Fuld v. Palestine Liberation Organization
Headline: Decision upholds law letting U.S. terrorism victims sue the Palestine Liberation Organization and Palestinian Authority in U.S. courts, tying jurisdiction to certain payments or U.S.-based activities.
Holding: The Court held that the PSJVTA’s personal jurisdiction provision does not violate the Fifth Amendment because it reasonably ties jurisdiction over the PLO and PA to conduct involving the United States and foreign policy concerns.
- Allows U.S. victims to sue PLO and PA in U.S. courts under the ATA.
- Subjects payments to prisoners or their families to potential U.S. lawsuits.

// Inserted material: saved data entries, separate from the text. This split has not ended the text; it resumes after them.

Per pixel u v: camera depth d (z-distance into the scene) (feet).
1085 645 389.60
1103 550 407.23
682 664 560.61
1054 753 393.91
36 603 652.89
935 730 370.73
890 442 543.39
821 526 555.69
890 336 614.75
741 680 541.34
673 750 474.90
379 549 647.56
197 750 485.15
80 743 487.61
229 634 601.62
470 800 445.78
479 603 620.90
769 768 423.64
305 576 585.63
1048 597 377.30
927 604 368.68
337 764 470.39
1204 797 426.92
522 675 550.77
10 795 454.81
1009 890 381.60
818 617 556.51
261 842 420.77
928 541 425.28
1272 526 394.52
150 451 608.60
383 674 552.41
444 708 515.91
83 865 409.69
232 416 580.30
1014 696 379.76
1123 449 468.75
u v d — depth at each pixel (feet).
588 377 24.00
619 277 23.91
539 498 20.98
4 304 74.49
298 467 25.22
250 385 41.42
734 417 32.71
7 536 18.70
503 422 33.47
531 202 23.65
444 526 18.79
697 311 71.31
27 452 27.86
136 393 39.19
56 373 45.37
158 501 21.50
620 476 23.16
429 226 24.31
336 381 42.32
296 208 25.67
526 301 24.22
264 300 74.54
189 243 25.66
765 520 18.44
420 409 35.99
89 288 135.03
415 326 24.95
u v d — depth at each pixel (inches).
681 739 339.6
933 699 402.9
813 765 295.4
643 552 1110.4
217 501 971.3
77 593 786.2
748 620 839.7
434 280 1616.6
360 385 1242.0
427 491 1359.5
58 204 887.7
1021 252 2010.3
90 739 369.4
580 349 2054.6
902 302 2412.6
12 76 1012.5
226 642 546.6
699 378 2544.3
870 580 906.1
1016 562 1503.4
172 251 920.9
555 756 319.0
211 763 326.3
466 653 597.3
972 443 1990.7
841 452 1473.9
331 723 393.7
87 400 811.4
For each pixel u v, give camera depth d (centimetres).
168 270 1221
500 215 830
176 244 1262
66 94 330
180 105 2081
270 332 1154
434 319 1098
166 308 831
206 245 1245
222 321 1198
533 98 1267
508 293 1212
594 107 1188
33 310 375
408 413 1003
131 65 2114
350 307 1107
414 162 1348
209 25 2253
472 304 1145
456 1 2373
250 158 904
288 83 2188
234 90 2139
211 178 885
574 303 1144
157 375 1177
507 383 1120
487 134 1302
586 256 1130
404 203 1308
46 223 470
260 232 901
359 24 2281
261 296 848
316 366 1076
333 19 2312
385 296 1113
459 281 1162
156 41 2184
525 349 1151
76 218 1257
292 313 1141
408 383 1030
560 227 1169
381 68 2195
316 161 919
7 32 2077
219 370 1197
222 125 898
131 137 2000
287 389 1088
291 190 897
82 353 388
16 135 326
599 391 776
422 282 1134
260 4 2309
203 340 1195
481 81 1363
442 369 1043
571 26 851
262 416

- Keeps jurisdiction tied to narrow terrorism-related conduct, not broad civil exposure.
Summary
Background
The cases were brought by American citizens injured in attacks and by the United States under the Antiterrorism Act (a federal law that lets U.S. nationals sue for injuries from international terrorism). They sued the Palestine Liberation Organization and the Palestinian Authority, which carry out governmental functions in parts of the West Bank and Gaza. Congress passed the Promoting Security and Justice for Victims of Terrorism Act (PSJVTA) in 2019, saying the PLO and PA would be treated as consenting to U.S. court jurisdiction if they made certain payments to prisoners or families of deceased terrorists or if they maintained offices or conducted activities in the United States.
Reasoning
The core question was whether that jurisdiction rule violates the Fifth Amendment’s due process guarantee. The Court said the Fifth Amendment does not import the Fourteenth Amendment’s "minimum contacts" test and allows a more flexible inquiry because the Federal Government has broader sovereign authority. The justices held the PSJVTA is narrow, tied to conduct that meaningfully relates to the United States, and implicates sensitive foreign policy judgments by Congress and the President. The Court also found the statute reasonable under factors like the plaintiffs’ interest and the lack of an unfair burden on the defendants.
Real world impact
The ruling means American victims may pursue ATA claims against the PLO and PA in U.S. courts when the statute’s payment or U.S.-activities conditions are met. The law applies only to ATA cases and to the two named entities, so it does not create broad new civil exposure. The Supreme Court reversed the Second Circuit and sent the cases back for further proceedings consistent with this decision.
Dissents or concurrances
Justice Thomas concurred in the judgment but wrote separately, arguing the Fifth Amendment places no territorial limits and discussing whether such foreign entities count as constitutional “persons.”